Tumgik
#i bet my phineas and ferb followers are SOOOOO confused rn sorry gang
ineffablyendless · 6 months
Text
Two Graves.
Rated: G
Relationships: Nuala of the Faerie/Dream of the Endless|Morpheus
Tags: No Archive Warnings Apply, haunted surrealism, non-graphic mentions of blood, implied character death, post-TKO, so there's the acknowledgement of what happens to Morpheus, be warned.
Summary: Nuala dreams, and dances, and the Dreaming cries a dying melody. Then she wakes
A/N: HAPPY BIRTHDAY SWEET BUNNY, and to one of my absolute best friends on earth @nualaofthefaerie thank you for letting me participate in her birthday event even though I don't draw or anything and also have not participated in the Sandman fandom for the last couple of months. If anyone else is interested in reading about Nuala's birthday event and wants to try your luck writing her, you can peek at Li's post here .

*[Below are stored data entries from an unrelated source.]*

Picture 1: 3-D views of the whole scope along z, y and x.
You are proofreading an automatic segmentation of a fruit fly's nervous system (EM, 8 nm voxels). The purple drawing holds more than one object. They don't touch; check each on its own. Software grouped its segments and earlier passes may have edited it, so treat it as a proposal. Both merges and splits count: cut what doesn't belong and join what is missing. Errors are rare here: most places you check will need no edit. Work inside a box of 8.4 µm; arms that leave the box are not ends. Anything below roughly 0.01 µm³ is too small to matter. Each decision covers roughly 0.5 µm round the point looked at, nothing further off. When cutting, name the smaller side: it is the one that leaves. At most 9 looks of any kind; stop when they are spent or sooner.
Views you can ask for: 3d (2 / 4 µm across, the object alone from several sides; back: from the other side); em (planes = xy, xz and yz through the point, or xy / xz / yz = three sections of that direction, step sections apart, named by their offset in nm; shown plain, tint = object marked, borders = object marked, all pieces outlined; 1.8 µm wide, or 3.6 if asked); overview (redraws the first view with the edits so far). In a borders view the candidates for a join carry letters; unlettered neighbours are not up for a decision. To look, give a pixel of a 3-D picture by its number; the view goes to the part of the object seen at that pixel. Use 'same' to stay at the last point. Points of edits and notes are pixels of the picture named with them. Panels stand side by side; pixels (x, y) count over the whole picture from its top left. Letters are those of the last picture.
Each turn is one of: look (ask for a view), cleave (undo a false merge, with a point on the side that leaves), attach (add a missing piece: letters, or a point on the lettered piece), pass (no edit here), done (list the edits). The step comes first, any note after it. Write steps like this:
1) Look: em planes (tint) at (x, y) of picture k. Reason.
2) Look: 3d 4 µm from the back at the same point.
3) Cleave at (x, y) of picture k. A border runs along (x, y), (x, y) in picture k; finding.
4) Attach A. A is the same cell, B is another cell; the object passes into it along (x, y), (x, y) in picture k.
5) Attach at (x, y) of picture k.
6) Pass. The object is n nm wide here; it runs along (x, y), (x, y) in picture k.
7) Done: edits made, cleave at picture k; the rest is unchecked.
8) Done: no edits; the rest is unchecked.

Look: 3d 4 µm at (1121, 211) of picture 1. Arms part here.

Nuala is, at her core, a very tragic character in the comics, and this more than anything carved her spot in my heart. She is principled, strong, and kind, but what makes her appeal to me more than others is that unrequited, heartbreaking devotion. A girl that has so much to give so willingly, discarded and forgotten, and it makes me so angry. She kept trying, and it wasn't enough. This is a recurring theme in the Sandman. But the love was there, and it deserves to be told. In this fic I wanted to capture that fruitless yearning and her desperation and how she fights. So I hope it comes across well. This fic is less about Sandflower more so it is about Nuala.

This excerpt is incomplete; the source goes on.